Por Marta Miquel Grau
Colaboradora del Ámbito María Corral
Santiago de Compostela, junio 2011
Foto: BatiChano
¿Ustedes han probado alguna vez un «morir soñando»? Los dominicanos y las dominicanas seguro que sí, ya que con este nombre es conocido uno de los batidos más exquisitos y típicos de esas tierras caribeñas. Una bebida que combina la acritud de la naranja con la dulzura de las cañas de azúcar, y a lo que se le añade leche evaporada, agua, hielo, y un chin de vainilla. Todo esto, mezclado por supuesto a ritmo de merengue. Pero quizás a este «morir soñando» también le podríamos dar otro sabor si lo cocinamos con otros ingredientes.
Hace unos días escuchaba una conferencia en la que la ponente hablaba sobre el miedo, sobre los miedos que a veces el ser humano lleva consigo y que a menudo le impiden crecer de forma integral y desenvolverse airosamente en el medio social. Uno de los que ella nombraba era precisamente el miedo a soñar, que –decía– está muy condicionado por la posibilidad de fracaso y por el juicio ajeno.
Hay quienes por forma de ser, educación, e incluso circunstancias vividas echan rápido su imaginación al vuelo y en cuestión de segundos auguran nuevos proyectos y realidades. Otros, en cambio, les cuesta atreverse a pensar en cosas nuevas o diferentes o creen que sólo es posible aquello que vivimos en el momento presente. Tenga uno u otro carácter, el ser humano alberga la capacidad de soñar de forma realista, y desarrollarla es todo un reto que vale la pena realizar.
En catalán existe un calificativo –somiatruites– que da nombre a las personas que viven en las nubes, que se pasan el día soñando en cosas imposibles y construyendo castillos en el aire. Esta acción que impide tener los pies en el suelo quizá también la podríamos llamar como el dulce batido dominicano: «morir soñando». Cuando uno dedica horas y horas a crear ilusiones inalcanzables, su vida se desvanece, se evapora, se esfuma dejando morir la posibilidad de que nazcan otras realidades con verdadero fundamento. Claro que el tiempo dedicado a ello suele ser dulce y agradable, pero el sabor final al aterrizar de nuevo a la realidad es más bien agrio y puede producir acidez.

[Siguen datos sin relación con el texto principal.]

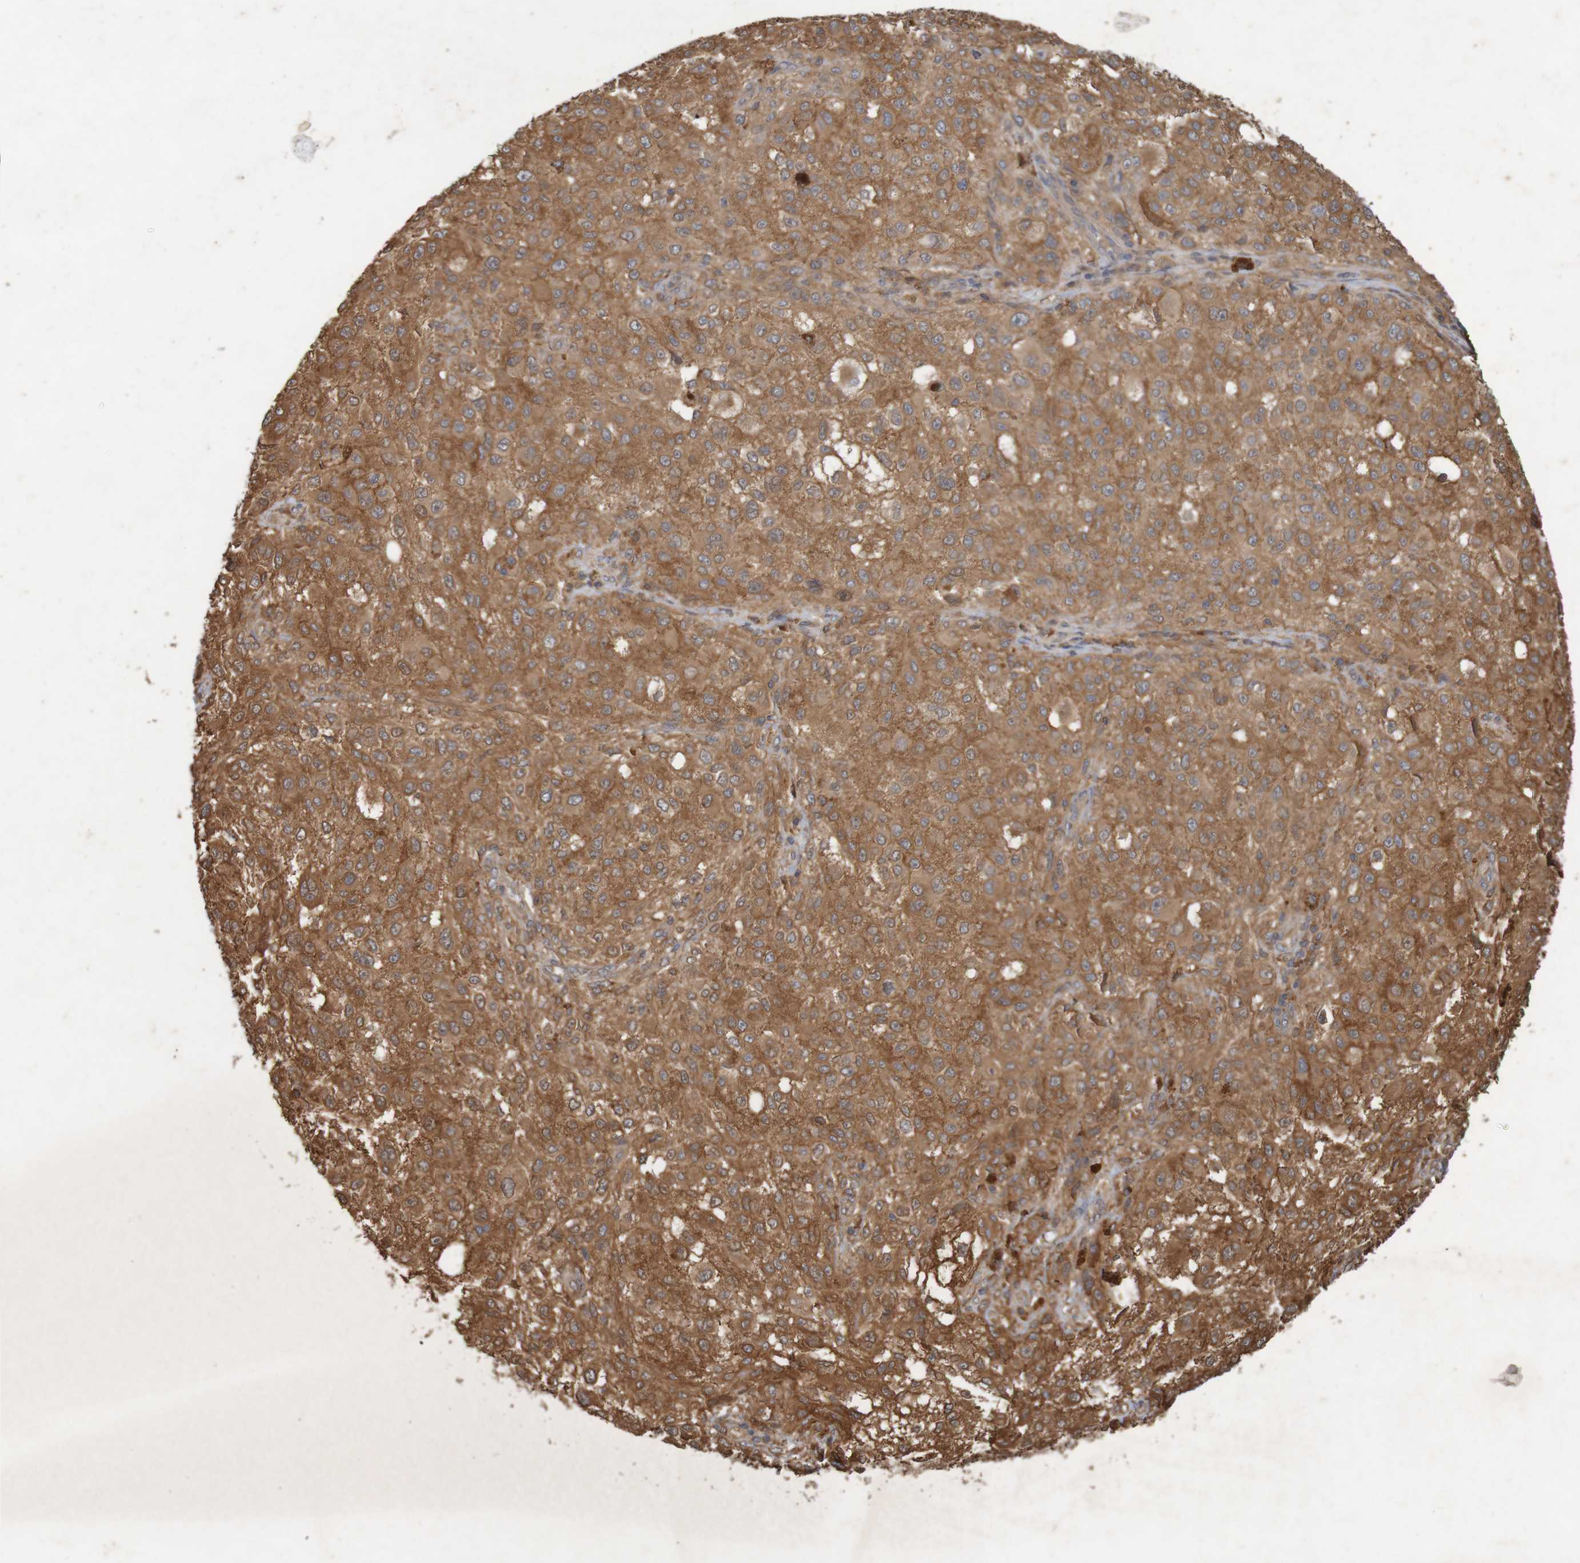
{"staining": {"intensity": "moderate", "quantity": ">75%", "location": "cytoplasmic/membranous"}, "tissue": "melanoma", "cell_type": "Tumor cells", "image_type": "cancer", "snomed": [{"axis": "morphology", "description": "Necrosis, NOS"}, {"axis": "morphology", "description": "Malignant melanoma, NOS"}, {"axis": "topography", "description": "Skin"}], "caption": "Protein analysis of melanoma tissue demonstrates moderate cytoplasmic/membranous staining in approximately >75% of tumor cells.", "gene": "ARHGEF11", "patient": {"sex": "female", "age": 87}}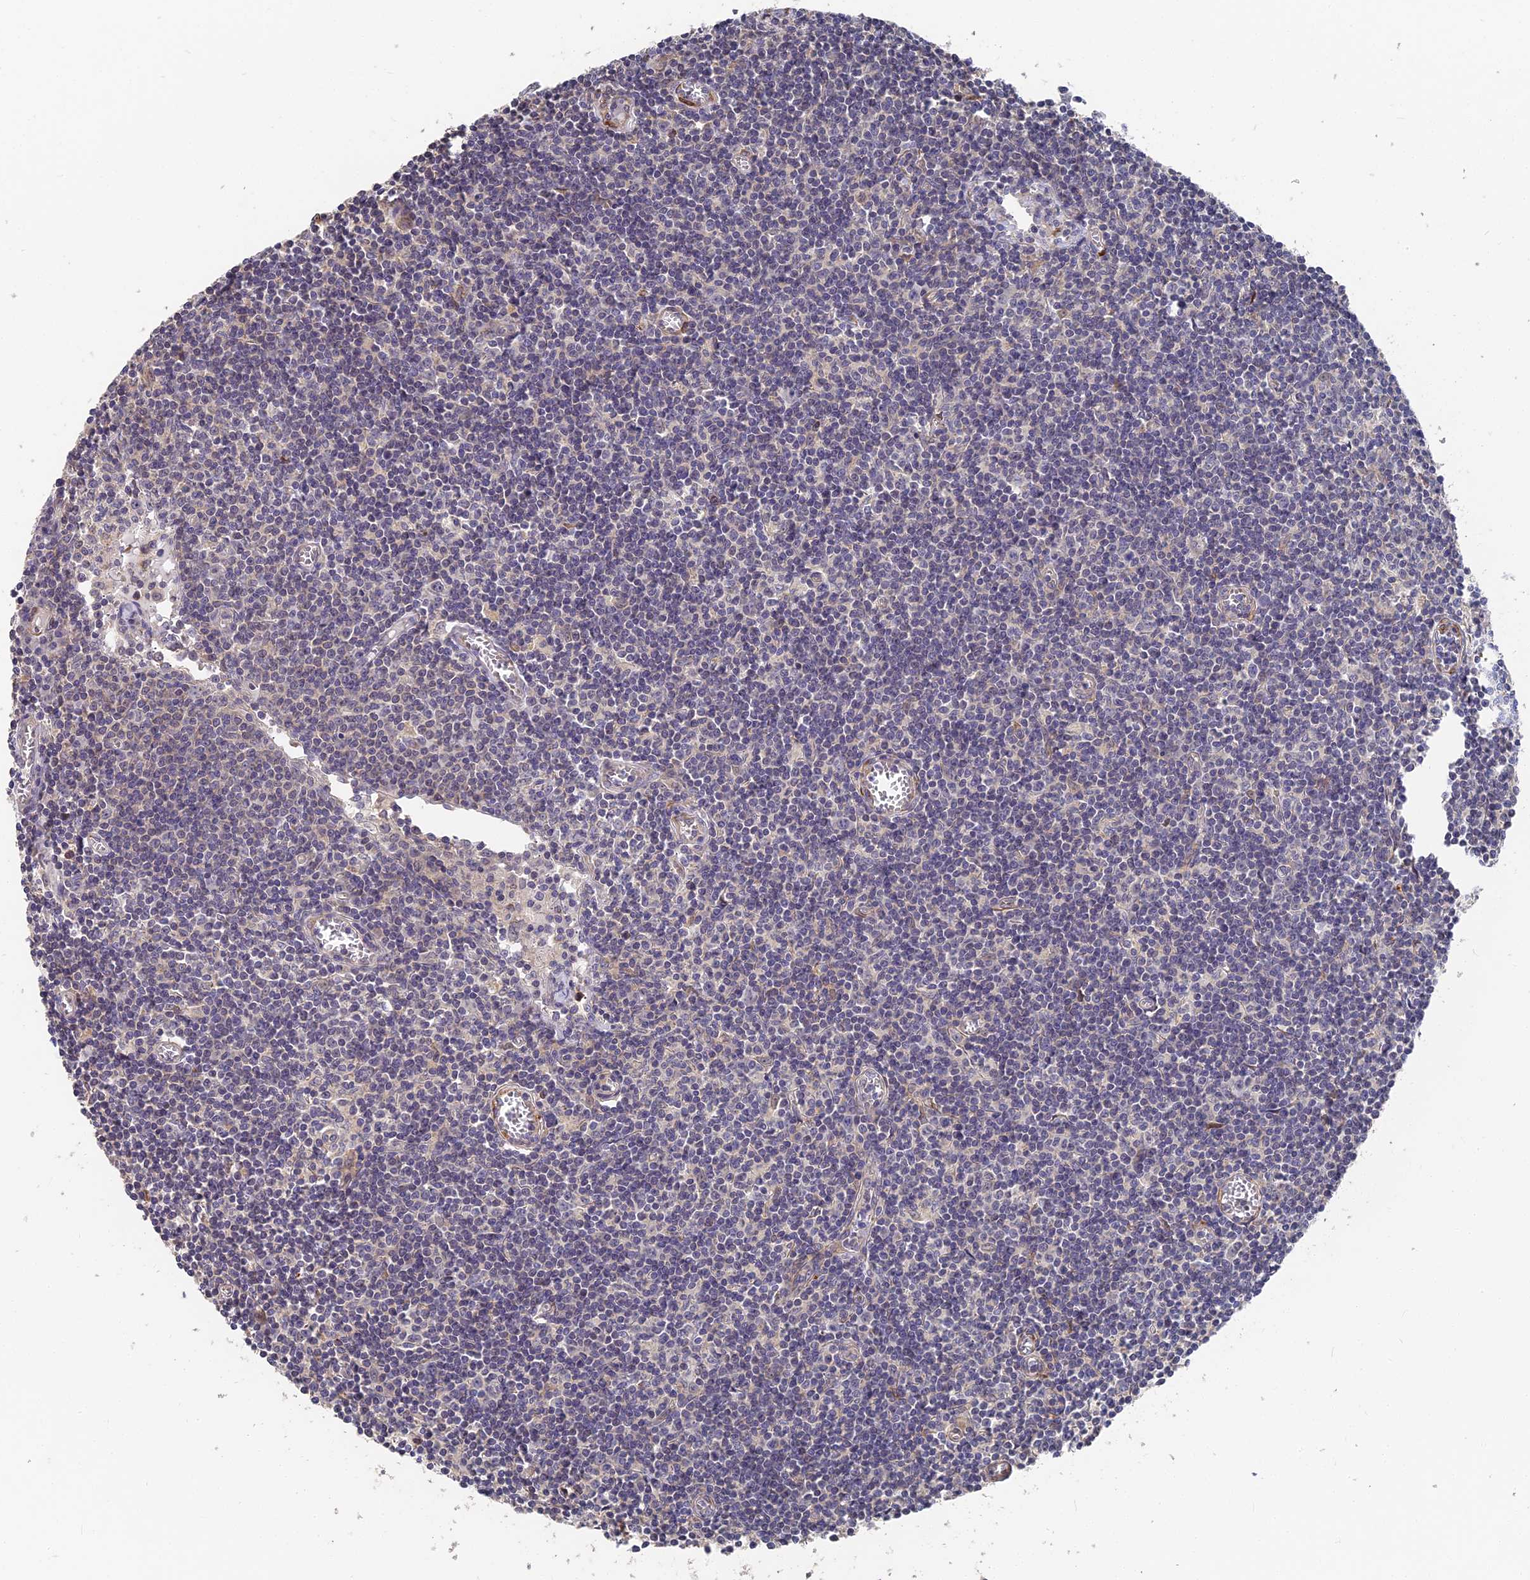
{"staining": {"intensity": "negative", "quantity": "none", "location": "none"}, "tissue": "lymph node", "cell_type": "Germinal center cells", "image_type": "normal", "snomed": [{"axis": "morphology", "description": "Normal tissue, NOS"}, {"axis": "topography", "description": "Lymph node"}], "caption": "This is a histopathology image of immunohistochemistry (IHC) staining of unremarkable lymph node, which shows no positivity in germinal center cells.", "gene": "CCDC113", "patient": {"sex": "female", "age": 55}}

En cambio, ¿qué pasa cuando soñamos viviendo? Vivir con profundidad implica conocer y reconocer cual es nuestra realidad personal, cuales son nuestras capacidades y límites, cuales nuestros miedos, y cual es nuestro origen familiar y cultural; implica también conocer cómo evoluciona la realidad social en la que estamos inmersos, y evolucionar con ella siendo críticamente constructivos para vislumbrar cual puede ser nuestro futuro. Por lo tanto, soñar desde este vivir a fondo nuestra existencia es hacerlo anclados en la realidad de lo que verdaderamente somos y podemos llegar a ser.
Entonces, ¿qué debe ser mejor, «morir soñando» o soñar viviendo? Está claro, ¡y creo que no hay mejor combinación! Soñar viviendo pero con un «morir soñando», y si no que se lo pregunten a un dominicano.